John: As a BBC employee I better watch whose toes on which I tread, but formulaic probably is hitting the nail on the head there. RE: Palma Violets and another ‘archly lo-fi video’, you’re going to absolutely have kittens for the video for ‘Best of Friends’, which people for some bizarre reason are gushing over? Not me, nope, I’m not buying into this Vaccines-lite that they seem to be publicising themselves as. I can get at least get a bit giddy about Gary Barlow’s favourite Irish crooners, Kodaline. The music and video to ‘All I Want’ is tear-jerkingly beautiful, and with the backing of Mister Barlow, I just feel like they could do very well for themselves. [They’ve also gotten a shout for SXSW 2013. – Ed.] While if she’s finished whooping ma ass, I feel like Angel Haze could at least be something edgy, exciting and a little bit sexy. Which is what I feel this list is missing… Who stands out for you then, Martin?

Martin: I’m with you on Kodaline: a deceptively simple song is enhanced with a brilliant, and indeed rather moving, visual story. Little Green Cars have a similarly powerful marriage: the video is made with a photographer’s eye for composition, and the song adds a much-needed bitter twist to the usual romance narrative. AlunaGeorge deserve mention for their sultry, mature approach to the urban pop genre, and visuals which positively drip 2013 London cool. The jury’s out on Tom Odell: he’s certainly a talented chap, but it’s so early on in his career to say for sure whether he’s got genuine depth, or simply blessed with an approximation of Chris Martin’s voice and demeanour. Gary Barlow’s finely-coiffed head pops up again with his signing A*M*E, who I can’t decide whether is bringing a decent bit of synthpop back to the charts or is the most derivative thing I’ve heard for ages. Either way, her video is a jolly bit of pastel-coloured candyfloss to liven these dark nights. And of the highlights for me that just leaves Haim’s ’80s-revival New York soft-rock, and (#5 band on the 10 for 2013 poll) Peace’s very British widescreen guitar jollity, one of very few bands who can invoke Talking Heads – and that’s a very good thing. Both acts were doing fine before this nomination, but it’ll do their career no harm either. Just pondering the winner…

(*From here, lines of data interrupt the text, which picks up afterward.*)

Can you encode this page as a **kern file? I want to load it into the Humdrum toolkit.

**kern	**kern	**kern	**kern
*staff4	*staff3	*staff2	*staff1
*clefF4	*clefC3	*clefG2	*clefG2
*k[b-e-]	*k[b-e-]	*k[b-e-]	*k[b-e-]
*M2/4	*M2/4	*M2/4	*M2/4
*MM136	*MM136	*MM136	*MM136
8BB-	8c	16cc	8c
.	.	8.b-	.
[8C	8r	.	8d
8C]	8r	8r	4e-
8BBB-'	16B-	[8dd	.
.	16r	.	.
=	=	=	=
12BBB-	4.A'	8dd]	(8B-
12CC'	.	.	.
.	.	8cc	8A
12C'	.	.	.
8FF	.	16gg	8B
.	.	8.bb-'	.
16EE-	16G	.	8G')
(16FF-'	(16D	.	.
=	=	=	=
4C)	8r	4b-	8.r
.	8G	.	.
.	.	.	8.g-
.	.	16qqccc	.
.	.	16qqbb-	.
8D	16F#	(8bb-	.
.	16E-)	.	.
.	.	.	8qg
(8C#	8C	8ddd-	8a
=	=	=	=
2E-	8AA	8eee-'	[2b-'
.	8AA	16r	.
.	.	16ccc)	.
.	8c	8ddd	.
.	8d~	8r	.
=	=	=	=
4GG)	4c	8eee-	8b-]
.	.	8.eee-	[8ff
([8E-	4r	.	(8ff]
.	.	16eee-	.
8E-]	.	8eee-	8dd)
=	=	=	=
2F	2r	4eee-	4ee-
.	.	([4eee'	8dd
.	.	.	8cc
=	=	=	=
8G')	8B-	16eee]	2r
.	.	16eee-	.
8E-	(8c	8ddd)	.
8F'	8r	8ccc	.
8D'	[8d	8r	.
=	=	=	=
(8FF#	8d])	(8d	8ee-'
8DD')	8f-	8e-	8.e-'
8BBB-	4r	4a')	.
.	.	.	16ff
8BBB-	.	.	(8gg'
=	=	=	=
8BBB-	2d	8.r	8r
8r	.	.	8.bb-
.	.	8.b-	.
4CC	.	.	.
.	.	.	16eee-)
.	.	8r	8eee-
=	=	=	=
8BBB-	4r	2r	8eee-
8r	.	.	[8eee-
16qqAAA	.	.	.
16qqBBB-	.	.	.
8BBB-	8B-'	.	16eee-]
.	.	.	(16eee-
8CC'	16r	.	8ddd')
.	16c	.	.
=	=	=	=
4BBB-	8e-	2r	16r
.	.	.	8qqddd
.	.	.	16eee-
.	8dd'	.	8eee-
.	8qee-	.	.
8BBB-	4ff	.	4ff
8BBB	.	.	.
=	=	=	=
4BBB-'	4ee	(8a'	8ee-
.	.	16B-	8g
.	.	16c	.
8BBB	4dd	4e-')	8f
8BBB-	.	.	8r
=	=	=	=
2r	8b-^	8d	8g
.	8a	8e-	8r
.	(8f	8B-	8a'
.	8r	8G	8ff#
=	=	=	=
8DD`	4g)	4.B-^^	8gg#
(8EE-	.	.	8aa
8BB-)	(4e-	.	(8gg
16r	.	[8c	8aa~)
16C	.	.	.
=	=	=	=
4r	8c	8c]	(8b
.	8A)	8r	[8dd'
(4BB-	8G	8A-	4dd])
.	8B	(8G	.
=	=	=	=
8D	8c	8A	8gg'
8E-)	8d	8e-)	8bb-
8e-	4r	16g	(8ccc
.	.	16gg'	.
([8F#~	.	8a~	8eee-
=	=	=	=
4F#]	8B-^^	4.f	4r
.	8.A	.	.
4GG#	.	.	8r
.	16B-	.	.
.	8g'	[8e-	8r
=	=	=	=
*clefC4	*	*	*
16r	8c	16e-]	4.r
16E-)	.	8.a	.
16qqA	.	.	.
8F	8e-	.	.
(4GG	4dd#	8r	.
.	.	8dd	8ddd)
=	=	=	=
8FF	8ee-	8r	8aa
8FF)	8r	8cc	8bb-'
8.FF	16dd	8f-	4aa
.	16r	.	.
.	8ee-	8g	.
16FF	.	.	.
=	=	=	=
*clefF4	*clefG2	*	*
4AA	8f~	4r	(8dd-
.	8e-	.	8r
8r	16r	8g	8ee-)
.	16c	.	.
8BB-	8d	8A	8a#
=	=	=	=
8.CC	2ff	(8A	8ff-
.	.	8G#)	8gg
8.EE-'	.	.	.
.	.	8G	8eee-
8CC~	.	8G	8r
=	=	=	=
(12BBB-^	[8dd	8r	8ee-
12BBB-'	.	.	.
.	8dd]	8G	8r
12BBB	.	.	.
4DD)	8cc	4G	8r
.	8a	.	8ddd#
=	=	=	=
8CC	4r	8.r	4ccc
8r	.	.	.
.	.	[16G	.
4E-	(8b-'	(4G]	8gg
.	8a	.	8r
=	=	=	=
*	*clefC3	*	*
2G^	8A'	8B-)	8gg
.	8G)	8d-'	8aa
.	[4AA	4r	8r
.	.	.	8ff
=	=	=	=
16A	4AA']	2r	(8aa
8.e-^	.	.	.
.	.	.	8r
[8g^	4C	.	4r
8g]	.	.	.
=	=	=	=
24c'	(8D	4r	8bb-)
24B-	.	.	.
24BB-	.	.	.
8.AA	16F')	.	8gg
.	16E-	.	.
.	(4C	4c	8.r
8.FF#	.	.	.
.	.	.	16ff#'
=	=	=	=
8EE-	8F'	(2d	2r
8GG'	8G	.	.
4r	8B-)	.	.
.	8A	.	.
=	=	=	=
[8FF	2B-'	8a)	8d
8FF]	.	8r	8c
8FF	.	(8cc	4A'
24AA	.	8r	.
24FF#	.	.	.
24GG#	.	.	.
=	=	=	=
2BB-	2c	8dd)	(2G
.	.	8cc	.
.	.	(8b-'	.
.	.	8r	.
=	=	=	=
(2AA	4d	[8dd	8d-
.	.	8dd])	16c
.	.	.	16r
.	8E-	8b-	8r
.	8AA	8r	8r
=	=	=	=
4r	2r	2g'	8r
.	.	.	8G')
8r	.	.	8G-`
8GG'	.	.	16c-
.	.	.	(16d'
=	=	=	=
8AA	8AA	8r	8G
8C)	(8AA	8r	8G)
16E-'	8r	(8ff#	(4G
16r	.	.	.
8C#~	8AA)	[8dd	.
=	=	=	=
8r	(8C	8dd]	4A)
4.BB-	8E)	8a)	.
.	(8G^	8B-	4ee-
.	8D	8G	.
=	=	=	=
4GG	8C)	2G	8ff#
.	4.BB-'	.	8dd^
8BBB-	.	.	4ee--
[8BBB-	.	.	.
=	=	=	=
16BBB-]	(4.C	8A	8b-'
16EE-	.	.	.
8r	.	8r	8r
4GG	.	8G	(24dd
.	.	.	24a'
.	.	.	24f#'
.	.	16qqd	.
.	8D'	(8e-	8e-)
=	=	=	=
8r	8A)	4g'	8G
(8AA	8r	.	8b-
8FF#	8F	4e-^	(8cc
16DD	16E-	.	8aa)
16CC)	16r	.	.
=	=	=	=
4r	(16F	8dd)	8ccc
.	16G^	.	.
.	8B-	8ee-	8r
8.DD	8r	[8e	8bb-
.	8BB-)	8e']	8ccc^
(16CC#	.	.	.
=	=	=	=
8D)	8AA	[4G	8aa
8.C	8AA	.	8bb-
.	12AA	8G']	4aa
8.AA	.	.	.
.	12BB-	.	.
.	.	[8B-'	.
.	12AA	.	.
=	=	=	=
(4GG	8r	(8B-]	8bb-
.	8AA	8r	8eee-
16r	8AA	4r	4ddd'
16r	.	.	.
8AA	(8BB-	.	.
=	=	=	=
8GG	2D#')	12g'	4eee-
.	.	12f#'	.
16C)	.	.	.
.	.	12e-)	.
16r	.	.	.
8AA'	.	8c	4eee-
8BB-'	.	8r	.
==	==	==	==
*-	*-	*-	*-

John: We can ponder and discuss all we want, but it just feels like the cards are already stacked in Mr. Odell’s favour, he’s been named Brits Critics’ Choice Winner 2013 and we all know what that means. The talent is there, undoubtedly so: the Chichester-born musician seems like exactly what the BBC will want from their winner. Someone who’ll look well-placed on Jools Holland, while also being able to make fangirls swoon at festivals in the summer. We’d obviously like it to be somebody like Fenech-Soler, or a TGTF backed band, but hey we can dream.

Martin: I suspect you may be right. If they go for a band, and with all the talk of bands being back in fashion they may decide to buck the Brits trend, then my money’s on Kodaline. Great connections, great hairdos, great cheekbones. And although it’s easy to get all snobby about their ability to generate crowd-pleasing ditties, pleasing the crowd is what it’s all about. My personal choice is AlunaGeorge, on the basis that they might just turn into the next big urban crossover – there’s hints of that Tricky / Martina Topley-Bird interplay that gets me all excited. Well, we’ll find out soon enough!